## Records supplied

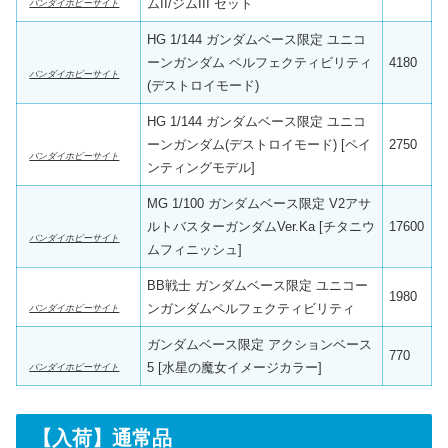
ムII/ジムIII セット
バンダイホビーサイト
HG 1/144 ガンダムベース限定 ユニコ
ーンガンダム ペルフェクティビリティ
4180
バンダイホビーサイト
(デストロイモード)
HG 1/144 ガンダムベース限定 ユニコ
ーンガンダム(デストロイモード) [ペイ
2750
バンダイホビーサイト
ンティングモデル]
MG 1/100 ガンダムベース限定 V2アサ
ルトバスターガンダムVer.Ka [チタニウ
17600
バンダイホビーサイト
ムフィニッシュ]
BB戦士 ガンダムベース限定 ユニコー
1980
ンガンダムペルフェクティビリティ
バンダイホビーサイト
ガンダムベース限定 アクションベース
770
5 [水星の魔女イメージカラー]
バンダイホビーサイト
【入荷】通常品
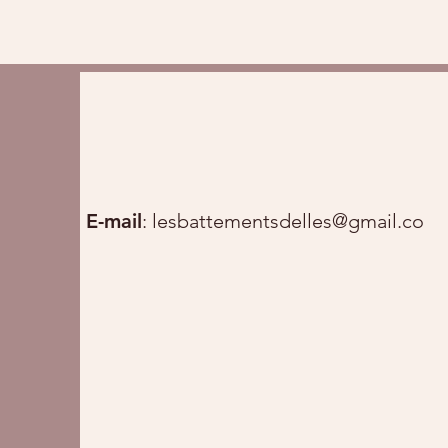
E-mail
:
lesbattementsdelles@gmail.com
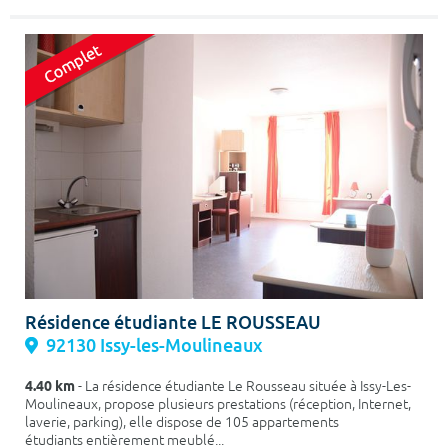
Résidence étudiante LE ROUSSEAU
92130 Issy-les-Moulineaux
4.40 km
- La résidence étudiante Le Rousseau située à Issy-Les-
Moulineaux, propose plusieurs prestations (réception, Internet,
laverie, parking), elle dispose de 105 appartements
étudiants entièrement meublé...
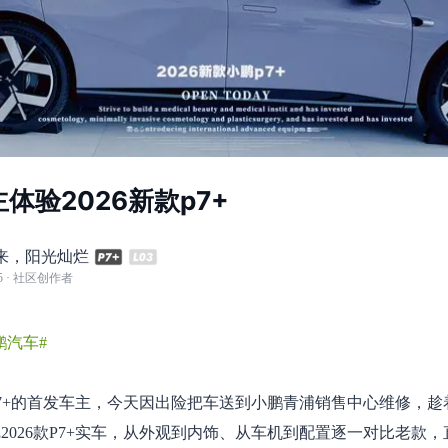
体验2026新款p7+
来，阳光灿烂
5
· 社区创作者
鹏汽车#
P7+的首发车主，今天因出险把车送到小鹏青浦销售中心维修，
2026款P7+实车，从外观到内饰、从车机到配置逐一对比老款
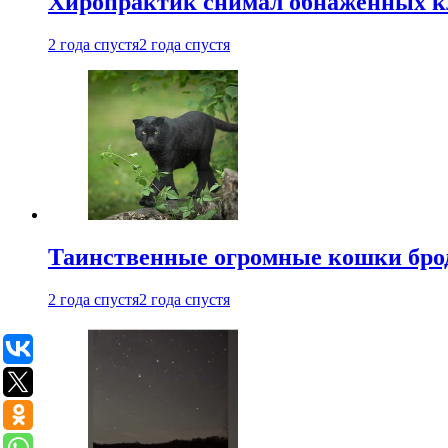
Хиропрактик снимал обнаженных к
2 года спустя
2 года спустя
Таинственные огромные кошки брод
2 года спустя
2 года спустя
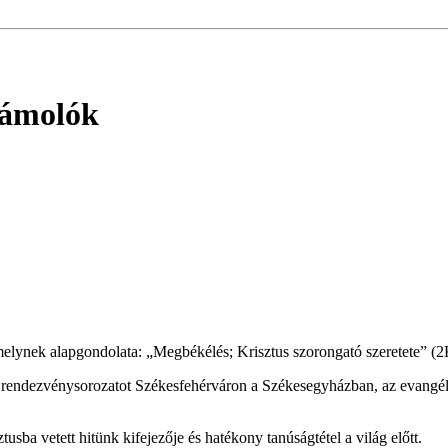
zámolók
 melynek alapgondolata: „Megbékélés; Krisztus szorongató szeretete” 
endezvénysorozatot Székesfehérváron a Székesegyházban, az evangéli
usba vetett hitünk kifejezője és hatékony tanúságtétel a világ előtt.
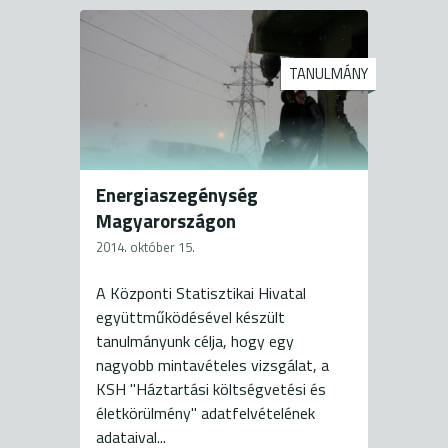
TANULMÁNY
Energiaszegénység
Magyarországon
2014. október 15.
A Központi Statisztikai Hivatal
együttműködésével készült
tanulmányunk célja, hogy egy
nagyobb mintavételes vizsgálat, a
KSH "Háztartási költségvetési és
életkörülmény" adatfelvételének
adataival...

--

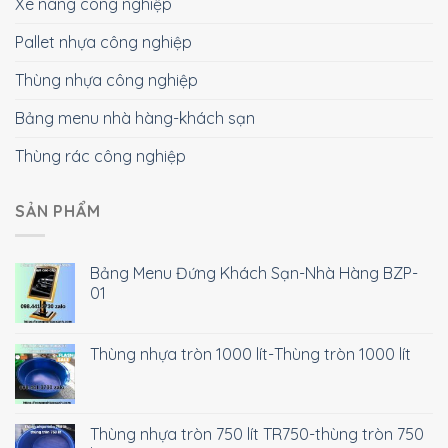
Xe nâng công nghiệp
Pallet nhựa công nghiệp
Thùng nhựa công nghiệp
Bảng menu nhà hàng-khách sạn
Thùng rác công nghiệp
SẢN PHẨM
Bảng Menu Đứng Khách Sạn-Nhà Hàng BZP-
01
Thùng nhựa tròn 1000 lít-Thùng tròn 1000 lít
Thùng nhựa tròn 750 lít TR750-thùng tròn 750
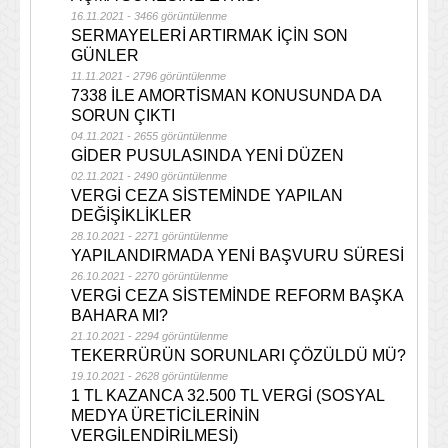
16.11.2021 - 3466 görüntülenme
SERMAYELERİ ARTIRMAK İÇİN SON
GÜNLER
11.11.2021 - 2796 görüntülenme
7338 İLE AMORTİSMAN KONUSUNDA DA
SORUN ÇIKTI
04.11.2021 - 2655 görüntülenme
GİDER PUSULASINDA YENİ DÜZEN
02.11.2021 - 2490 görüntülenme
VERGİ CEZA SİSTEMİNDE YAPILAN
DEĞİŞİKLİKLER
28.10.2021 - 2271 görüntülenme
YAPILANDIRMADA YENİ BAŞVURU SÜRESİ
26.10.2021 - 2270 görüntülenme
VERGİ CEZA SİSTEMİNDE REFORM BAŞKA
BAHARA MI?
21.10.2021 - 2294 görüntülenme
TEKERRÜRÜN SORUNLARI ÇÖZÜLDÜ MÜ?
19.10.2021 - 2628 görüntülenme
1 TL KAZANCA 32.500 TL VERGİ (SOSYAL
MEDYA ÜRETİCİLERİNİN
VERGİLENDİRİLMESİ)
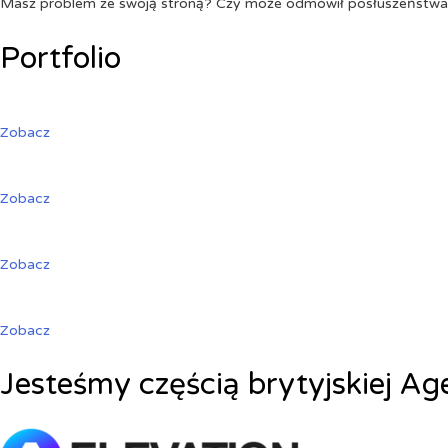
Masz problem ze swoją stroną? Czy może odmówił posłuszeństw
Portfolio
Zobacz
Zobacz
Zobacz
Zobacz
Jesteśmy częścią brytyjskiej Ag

## Your objective
The lines to copy exactly start with the line above that has "ルトバスターガンダムVer.Ka [チタニウ" and go on through the line that has "laverie, parking), elle"; please include both, add nothing else, and omit the pictures.

## Task output
ルトバスターガンダムVer.Ka [チタニウ
17600
バンダイホビーサイト
ムフィニッシュ]
BB戦士 ガンダムベース限定 ユニコー
1980
ンガンダムペルフェクティビリティ
バンダイホビーサイト
ガンダムベース限定 アクションベース
770
5 [水星の魔女イメージカラー]
バンダイホビーサイト
【入荷】通常品
E-mail
:
lesbattementsdelles@gmail.com
Résidence étudiante LE ROUSSEAU
92130 Issy-les-Moulineaux
4.40 km
- La résidence étudiante Le Rousseau située à Issy-Les-
Moulineaux, propose plusieurs prestations (réception, Internet,
laverie, parking), elle dispose de 105 appartements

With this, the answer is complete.